ACTIVITY.
Only the lines from the one containing "Figure 1. Accumulative" through the end of the listing belong in the answer, repeated exactly, with no pictures.

MATERIAL PROVIDED.
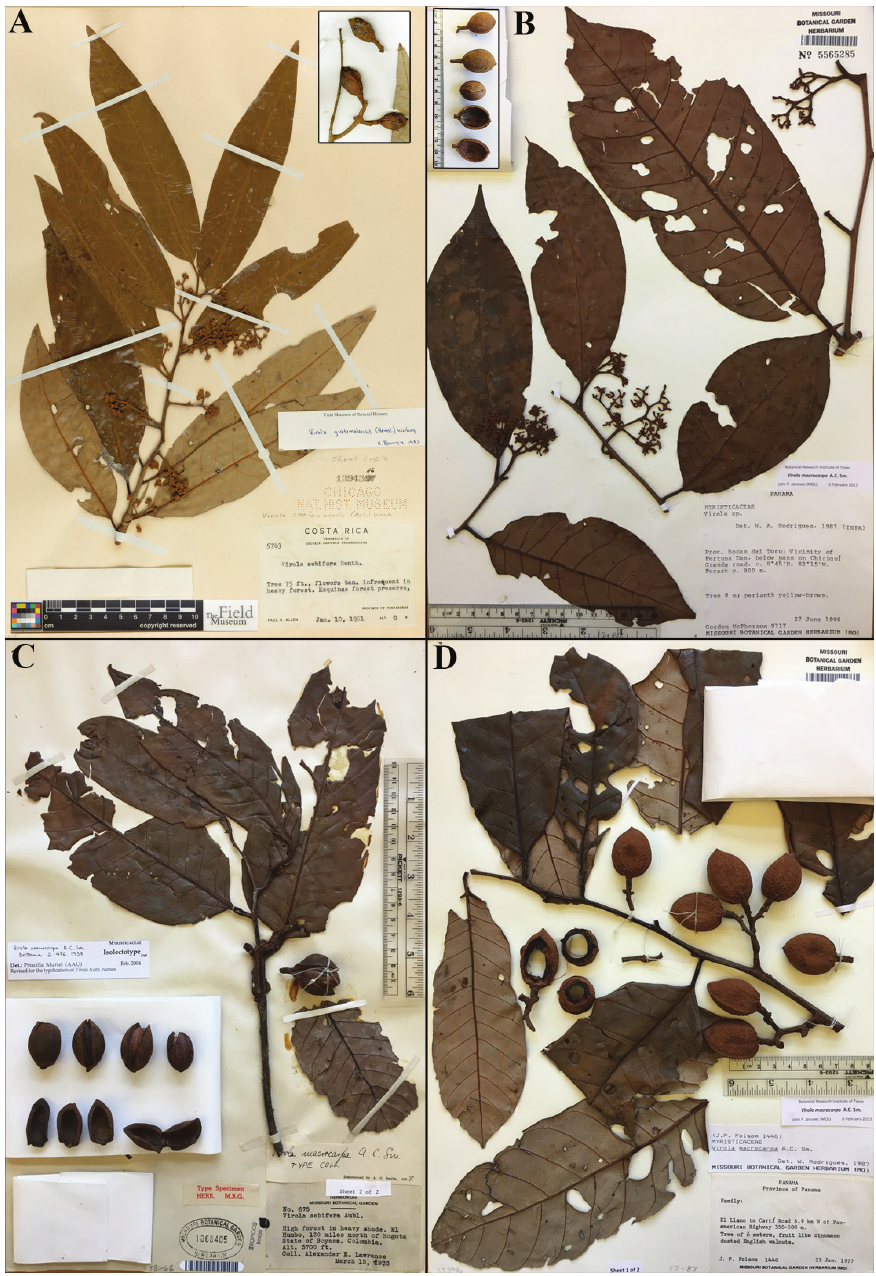
Figure 7. Comparisons of Virola macrocarpa with similar species in Mesoamerica A V. allenii ( P. H. Allen 5763, F; inset fruits, from P. H. Allen 6727, GH) B V. amistadensis ( G. McPherson 9717 , MO; inset fruits, from G. McPherson 9715 , MO) C V. macrocarpa ( A. E. Lawrance 675 , MO) D V. otobifolia ( J. P. Folsom 1440 , MO). Image courtesy of Field Museum ( A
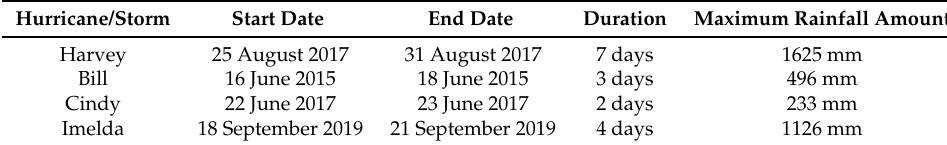
Figure 1. Accumulative rainfall for four events combined is measured by Multi-Radar Multi-Sensor (MRMS) radar data. Four cyclone tracks are illustrated with lines. Red dots (numbers from 1 to 4) in the bottom right panel are selected representative pixels in the Harvey core region. Table 1. Events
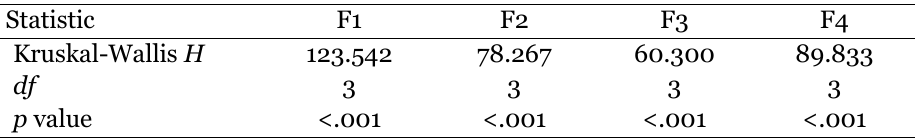
Tests Factor Score Variation Across Latent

EXERCISE ANSWER.
Figure 1. Accumulative rainfall for four events combined is measured by Multi-Radar Multi-Sensor (MRMS) radar data. Four cyclone tracks are illustrated with lines. Red dots (numbers from 1 to 4) in the bottom right panel are selected representative pixels in the Harvey core region. Table 1. Events
Tests Factor Score Variation Across Latent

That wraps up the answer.